Note that https://github.com/project-open-data/project-open-data.github.io/commit/1c93d7fd43e3bb4117ee7d3677a7cdf1495c82ce addresses part of this issue by deprecating webService and refining the role of accessURL.

philipashlock commented 9 years ago

I think this has been addressed by several changes that were not specific to APIs, but should be sufficient in addressing the issues discussed here.

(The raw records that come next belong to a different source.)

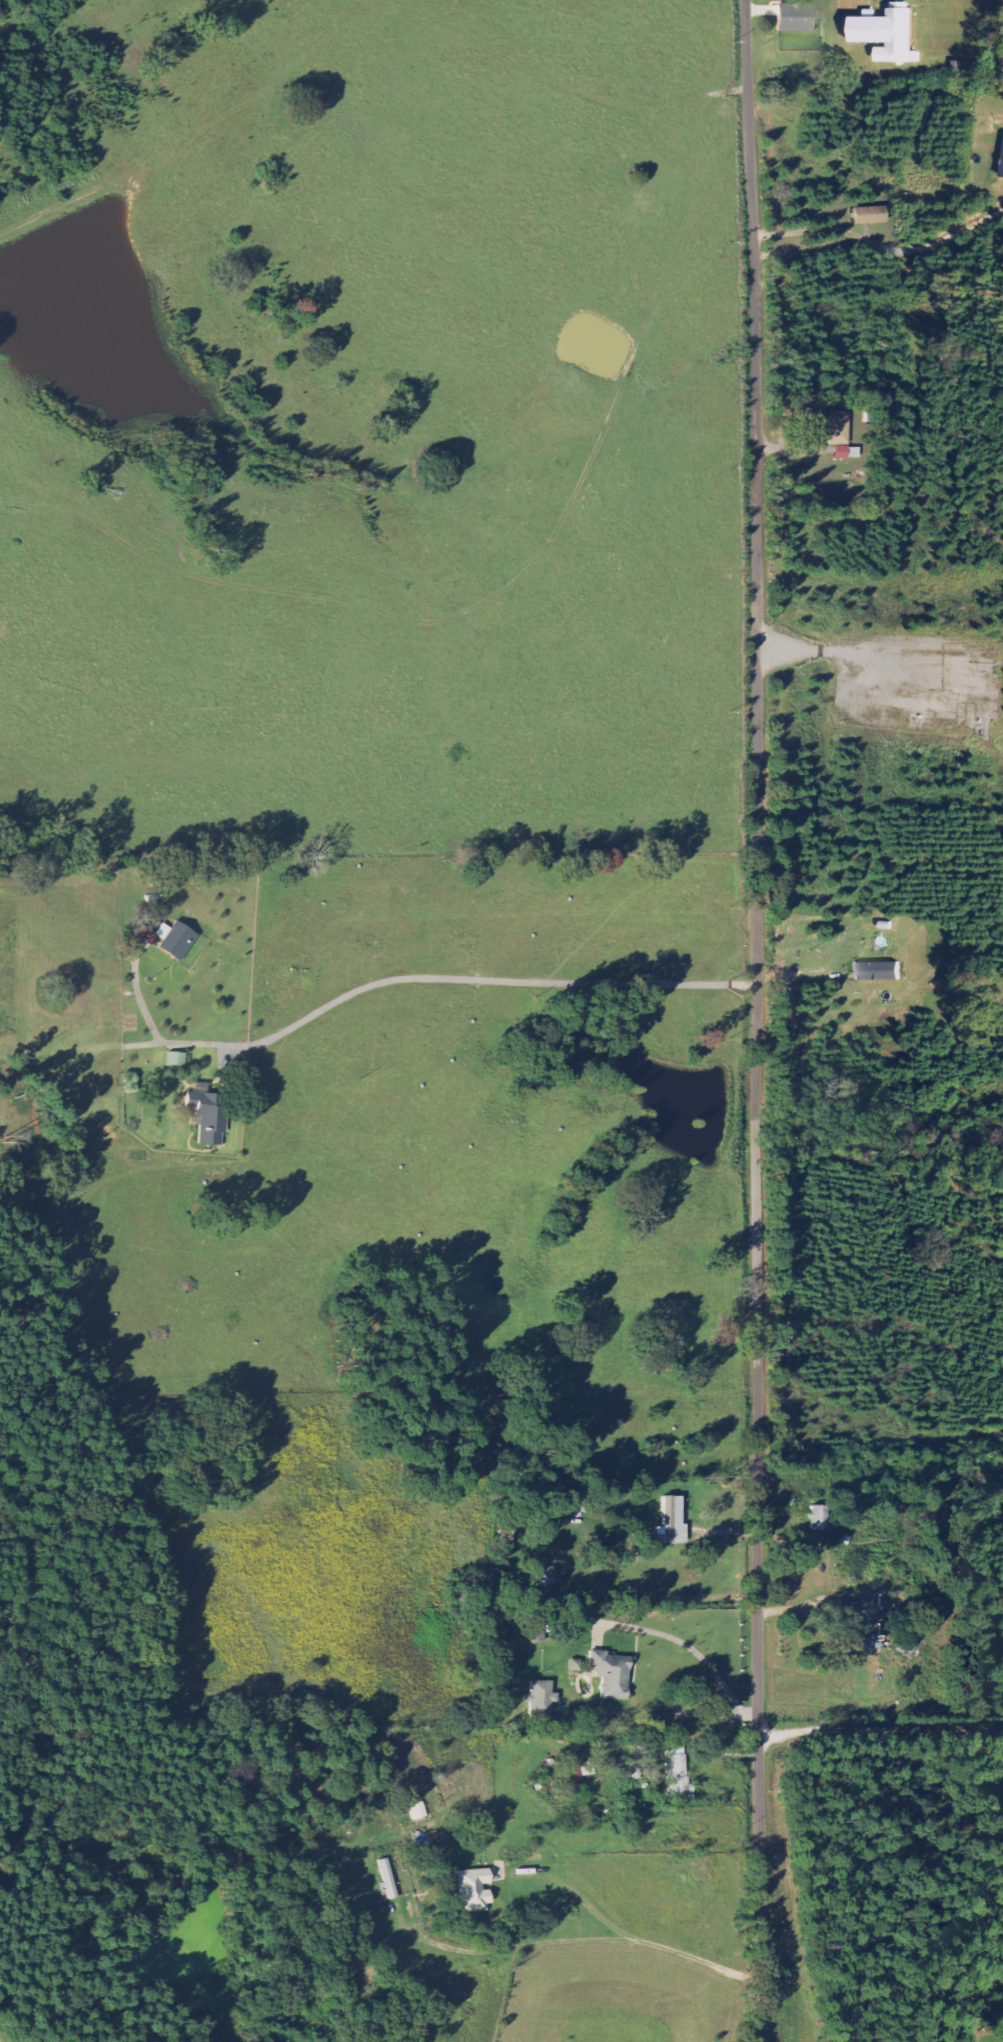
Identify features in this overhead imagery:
building: (795, 17)
building: (890, 33)
building: (1002, 175)
building: (870, 216)
building: (839, 428)
road: (618, 453)
building: (847, 453)
road: (644, 934)
building: (147, 936)
building: (176, 940)
building: (878, 971)
road: (755, 1020)
building: (177, 1059)
building: (209, 1112)
building: (819, 1517)
building: (672, 1522)
building: (847, 1625)
building: (575, 1666)
building: (611, 1674)
building: (541, 1699)
building: (579, 1772)
building: (679, 1778)
building: (418, 1811)
building: (387, 1880)
building: (473, 1890)

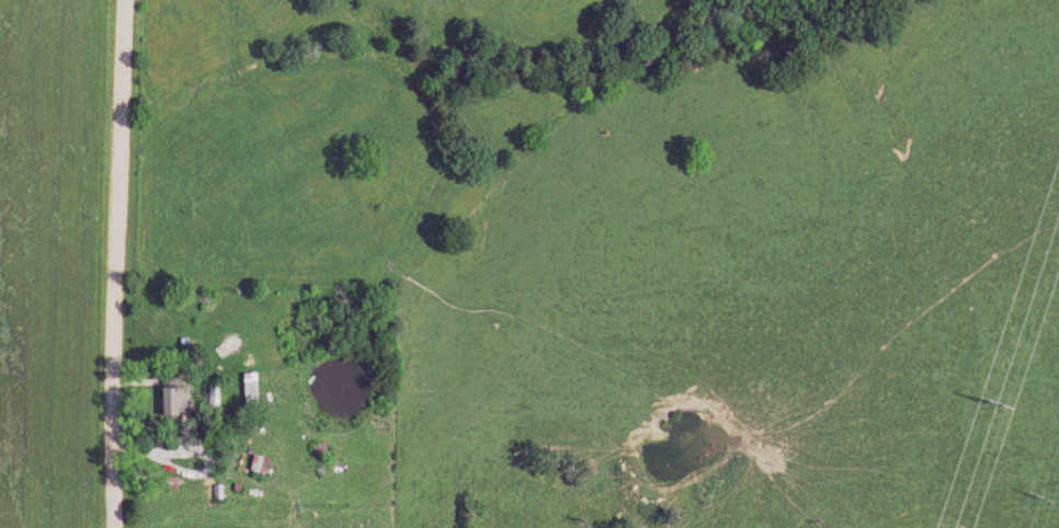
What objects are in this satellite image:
road: (113, 264)
building: (268, 349)
building: (246, 394)
building: (172, 398)
power tower: (993, 400)
building: (257, 464)

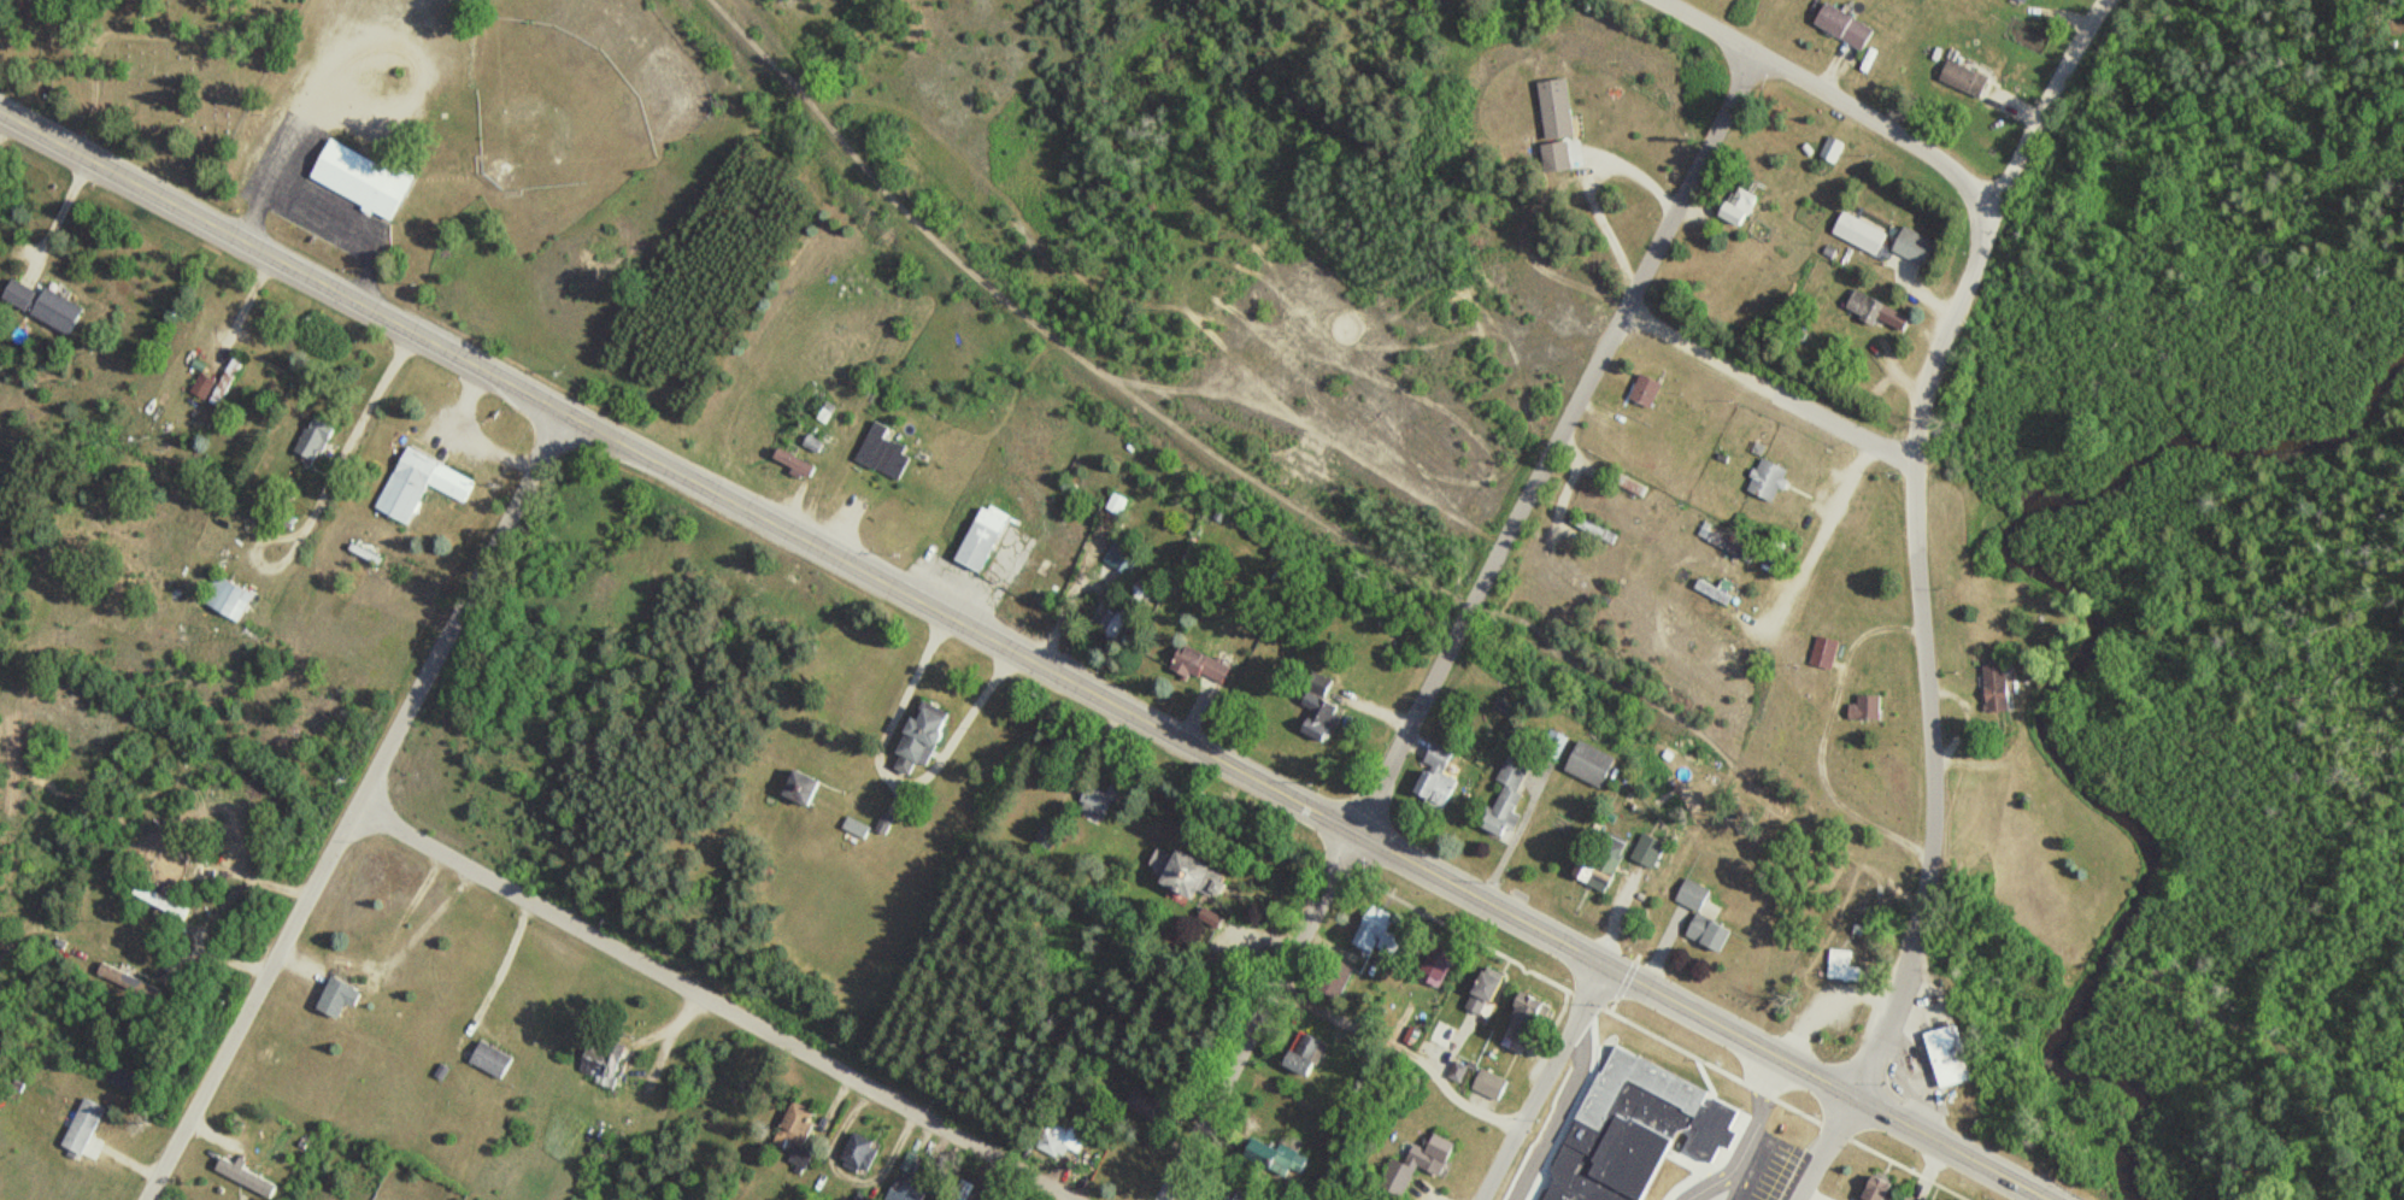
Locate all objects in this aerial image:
building: (2028, 0)
road: (2074, 22)
road: (2097, 22)
building: (1846, 26)
park: (146, 68)
building: (1965, 79)
road: (1823, 99)
park: (553, 107)
building: (1558, 109)
building: (1833, 149)
building: (1558, 156)
building: (365, 178)
building: (1743, 206)
building: (1862, 232)
building: (1916, 245)
building: (47, 304)
building: (1878, 311)
road: (1057, 342)
building: (203, 386)
road: (1768, 386)
building: (1648, 391)
building: (315, 440)
road: (1552, 446)
building: (885, 453)
building: (798, 464)
building: (1770, 480)
building: (420, 485)
building: (1632, 486)
building: (1594, 529)
building: (985, 539)
building: (1733, 545)
road: (1916, 558)
building: (229, 597)
building: (1123, 613)
building: (1828, 653)
road: (1024, 658)
building: (1204, 666)
river: (2050, 675)
building: (2001, 689)
building: (1868, 707)
building: (1321, 711)
building: (926, 738)
building: (1595, 764)
building: (1438, 776)
building: (804, 788)
building: (1510, 796)
building: (1100, 800)
road: (358, 809)
building: (1652, 851)
building: (1602, 862)
building: (1192, 875)
building: (1695, 895)
building: (161, 902)
building: (1381, 933)
building: (1712, 933)
building: (1845, 967)
building: (1442, 969)
building: (123, 979)
building: (1487, 994)
building: (341, 997)
road: (719, 1003)
road: (1257, 1016)
building: (1532, 1021)
road: (1922, 1052)
building: (1952, 1057)
building: (492, 1060)
building: (601, 1065)
building: (1460, 1072)
road: (1543, 1081)
building: (1494, 1085)
building: (1150, 1108)
building: (85, 1127)
building: (1627, 1130)
building: (799, 1133)
building: (1057, 1138)
road: (1824, 1146)
building: (861, 1154)
building: (1278, 1158)
building: (1421, 1166)
building: (249, 1178)
building: (1879, 1189)
building: (907, 1191)
building: (964, 1191)
building: (1223, 1196)
building: (1911, 1198)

As Gray mentioned, we've made some changes (#217, #330, #335) so that accessURL is used exclusively within a distribution object and also redefined so that it's only used for URLs that provide indirect access to a dataset whereas downloadURL should be used for providing a direct download URL to the machine readable representation of the dataset. This means accessURL is now defined in a way that makes sense for a URL that provides documentation and other information on accessing and using an API. These changes were made in part to align with the way they've been defined in DCAT (see #350). Other changes that have been part of that effort include renaming format to mediaType and then allowing format to be used as a human readable description of the format and mediaType. However, an accessURL is assumed to be a human readable webpage and a mediaType isn't required the way it is for downloadURL. With this in mind, I'd suggest that the format field be set as "API" for an accessURL that points to information about using an API.

For APIs that also have machine readable documentation (like Swagger, RAML, API Blueprint, etc) the approach described in #332 is just as applicable for APIs accessible via accessURL as it is for files downloadable via downloadURL. If there's machine readable documentation for an API it can be specified with describedBy and describedByType. The URL for the machine readable documentation would be specified by describedBy and then describedByType would be a media type that identifies the format of the machine readable documentation.

For example

Here's an example of these fields used in a distribution:

"distribution": [
    {
        "accessURL": "http: //www.agency.gov/api/vegetables/", 
        "description": "A fully queryable REST API with JSON and XML output",
        "describedBy": "http: //www.agency.gov/api/vegetables/swagger.json", 
        "describedByType": "application/swagger+json", 
        "format": "API", 
        "title": "Vegetables REST API"
    }
]

For API specs that are more likely to be understood as conforming to an existing standard rather than interrogated via the describedBy URL, the conformsTo field (see #362) could be used to identify a well known standardized specification (eg, WMS, WFS, Open311)

gbinal commented 9 years ago

Thank you for driving the conversation around this issue and helping to assemble the v1.1 metadata update.

There appears to be strong consensus around this issue, which has been accepted in the v1.1 update and merged into Project Open Data.

However, we know that more can be done to improve how APIs are addressed within the schema.
Please continue any conversations around how the schema can be improved with new issues and pull requests!

It's important for government staff as well as the public to continue to collaborate to make the Open Data Policy ever better. Though the v1.1 update is a substantial update, future iterations do not have to be, so whatever your ideas - big or small - please continue to work with this community to improve how government manages and opens its data.